Aubergine Caviar

  5.0 – 2 reviews  • Vegetarian
Total: 35 min
Prep: 35 min
Yield: 8 to 10 servings

Ingredients

  1. 3 tablespoons olive oil
  2. 2 pounds eggplant
  3. 2 yellow peppers
  4. 2 tomatoes
  5. 1 onion, minced
  6. 2 cloves garlic, minced
  7. 2 tablespoons balsamic vinegar
  8. 1 tablespoon orange juice
  9. 1 tablespoons ground coriander
  10. 2 ounces olive oil
  11. 2/3 cup yogurt
  12. Salt and pepper, to taste
  13. 4 tablespoons flat leaf parsley

Instructions

  1. Preheat the oven to 325 degrees. Oil the eggplant, peppers and tomatoes. Place them on a baking sheet and place them in the oven. Roast until soft, about 20 minutes. Peel eggplant, peppers and tomatoes.
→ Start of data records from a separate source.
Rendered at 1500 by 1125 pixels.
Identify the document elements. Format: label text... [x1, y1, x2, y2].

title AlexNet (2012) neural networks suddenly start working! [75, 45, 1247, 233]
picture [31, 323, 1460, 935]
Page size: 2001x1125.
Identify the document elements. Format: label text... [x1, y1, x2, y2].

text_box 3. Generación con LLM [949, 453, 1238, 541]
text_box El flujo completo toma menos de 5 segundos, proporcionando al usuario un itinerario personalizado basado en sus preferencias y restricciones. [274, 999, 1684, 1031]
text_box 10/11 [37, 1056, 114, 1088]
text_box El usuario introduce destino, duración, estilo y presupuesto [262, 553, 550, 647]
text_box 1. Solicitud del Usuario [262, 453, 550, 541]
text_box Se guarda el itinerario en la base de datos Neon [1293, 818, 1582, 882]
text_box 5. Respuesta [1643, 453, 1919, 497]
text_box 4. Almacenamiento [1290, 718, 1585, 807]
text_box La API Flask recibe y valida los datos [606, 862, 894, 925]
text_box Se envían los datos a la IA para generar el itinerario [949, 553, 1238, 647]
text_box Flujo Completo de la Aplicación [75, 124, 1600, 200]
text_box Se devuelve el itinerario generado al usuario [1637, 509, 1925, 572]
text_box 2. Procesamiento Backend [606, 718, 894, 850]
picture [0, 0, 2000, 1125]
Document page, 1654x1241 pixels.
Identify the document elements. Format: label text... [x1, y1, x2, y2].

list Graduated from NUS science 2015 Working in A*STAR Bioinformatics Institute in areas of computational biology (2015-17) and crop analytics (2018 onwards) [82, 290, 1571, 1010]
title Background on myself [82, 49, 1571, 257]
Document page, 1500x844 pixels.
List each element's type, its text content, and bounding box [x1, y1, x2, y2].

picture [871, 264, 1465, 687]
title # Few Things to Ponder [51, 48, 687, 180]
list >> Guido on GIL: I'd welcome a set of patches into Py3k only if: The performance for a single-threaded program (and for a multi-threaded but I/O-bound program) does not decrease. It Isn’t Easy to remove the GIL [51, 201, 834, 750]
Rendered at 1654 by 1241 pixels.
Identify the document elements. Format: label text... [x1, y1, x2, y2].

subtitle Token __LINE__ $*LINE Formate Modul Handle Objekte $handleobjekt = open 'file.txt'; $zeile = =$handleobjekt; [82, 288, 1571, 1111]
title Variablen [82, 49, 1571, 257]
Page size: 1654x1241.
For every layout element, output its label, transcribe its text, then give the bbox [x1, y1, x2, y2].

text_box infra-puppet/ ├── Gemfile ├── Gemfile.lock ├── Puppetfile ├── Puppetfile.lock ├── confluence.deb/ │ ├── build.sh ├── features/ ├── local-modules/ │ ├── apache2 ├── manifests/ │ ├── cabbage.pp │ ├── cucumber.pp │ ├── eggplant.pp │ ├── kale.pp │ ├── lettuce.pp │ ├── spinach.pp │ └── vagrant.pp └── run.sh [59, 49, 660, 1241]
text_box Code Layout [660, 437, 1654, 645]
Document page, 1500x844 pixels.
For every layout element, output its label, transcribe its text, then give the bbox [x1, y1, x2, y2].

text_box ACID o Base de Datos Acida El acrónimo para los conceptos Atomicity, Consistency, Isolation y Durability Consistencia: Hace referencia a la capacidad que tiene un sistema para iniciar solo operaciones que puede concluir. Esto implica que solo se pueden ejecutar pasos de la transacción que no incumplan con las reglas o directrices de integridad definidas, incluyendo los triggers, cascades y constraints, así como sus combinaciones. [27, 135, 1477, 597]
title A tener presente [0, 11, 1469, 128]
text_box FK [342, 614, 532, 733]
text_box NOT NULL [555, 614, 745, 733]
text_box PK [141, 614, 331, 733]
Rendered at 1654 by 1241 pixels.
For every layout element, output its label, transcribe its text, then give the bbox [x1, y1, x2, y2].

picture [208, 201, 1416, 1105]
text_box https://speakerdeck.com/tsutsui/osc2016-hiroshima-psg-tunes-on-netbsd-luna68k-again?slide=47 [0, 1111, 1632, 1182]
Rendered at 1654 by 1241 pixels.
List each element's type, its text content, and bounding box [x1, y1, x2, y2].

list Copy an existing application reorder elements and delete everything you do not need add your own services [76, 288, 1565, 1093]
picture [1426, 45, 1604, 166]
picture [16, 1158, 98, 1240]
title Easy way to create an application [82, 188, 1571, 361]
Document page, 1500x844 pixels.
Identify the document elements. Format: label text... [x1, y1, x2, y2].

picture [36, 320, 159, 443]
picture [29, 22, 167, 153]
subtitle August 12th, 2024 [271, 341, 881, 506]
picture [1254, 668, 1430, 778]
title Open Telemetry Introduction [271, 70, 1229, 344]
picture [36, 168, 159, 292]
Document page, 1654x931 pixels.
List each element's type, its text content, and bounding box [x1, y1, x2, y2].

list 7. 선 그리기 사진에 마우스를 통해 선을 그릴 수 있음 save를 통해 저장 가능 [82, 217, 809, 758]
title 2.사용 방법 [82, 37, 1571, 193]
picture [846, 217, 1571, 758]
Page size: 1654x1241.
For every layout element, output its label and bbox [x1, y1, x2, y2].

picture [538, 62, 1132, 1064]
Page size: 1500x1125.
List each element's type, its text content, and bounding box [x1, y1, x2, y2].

Saute minced onions and garlic. Put mixture in food processor and add garlic-onion mixture, vinegar, orange juice, coriander, olive oil, yogurt and salt and pepper. Fold in chopped parsley.

Nutrition Facts

Serving Size 1 of 10 servings
Calories 146
Total Fat 11 g
Saturated Fat 2 g
Carbohydrates 12 g
Dietary Fiber 4 g
Sugar 6 g
Protein 2 g
Cholesterol 2 mg
Sodium 463 mg

Reviews

Brianna Washington
Delicious. I cut the eggplants in half to roast. To save time I didn’t peel any of the veggies you’re supposed to. I will certainly prepare again and make it a day ahead.
Calvin Gonzalez
Very tasty… Once I got started I found I didn’t exactly have everything the recipe called for , but I didn’t give up. I did with what I had. 1/2 a green bell pepper instead of the 2 yellow peppers, Series 7 instead of balsamic vinegar, pineapple orange juice instead of o.j., greek yogurt for regular yogurt, and i had to do without parsley. and STILL, it was really good. I dont know how this is meant to be eaten but I’m thinking it’ll be good on some pita chips or pasta.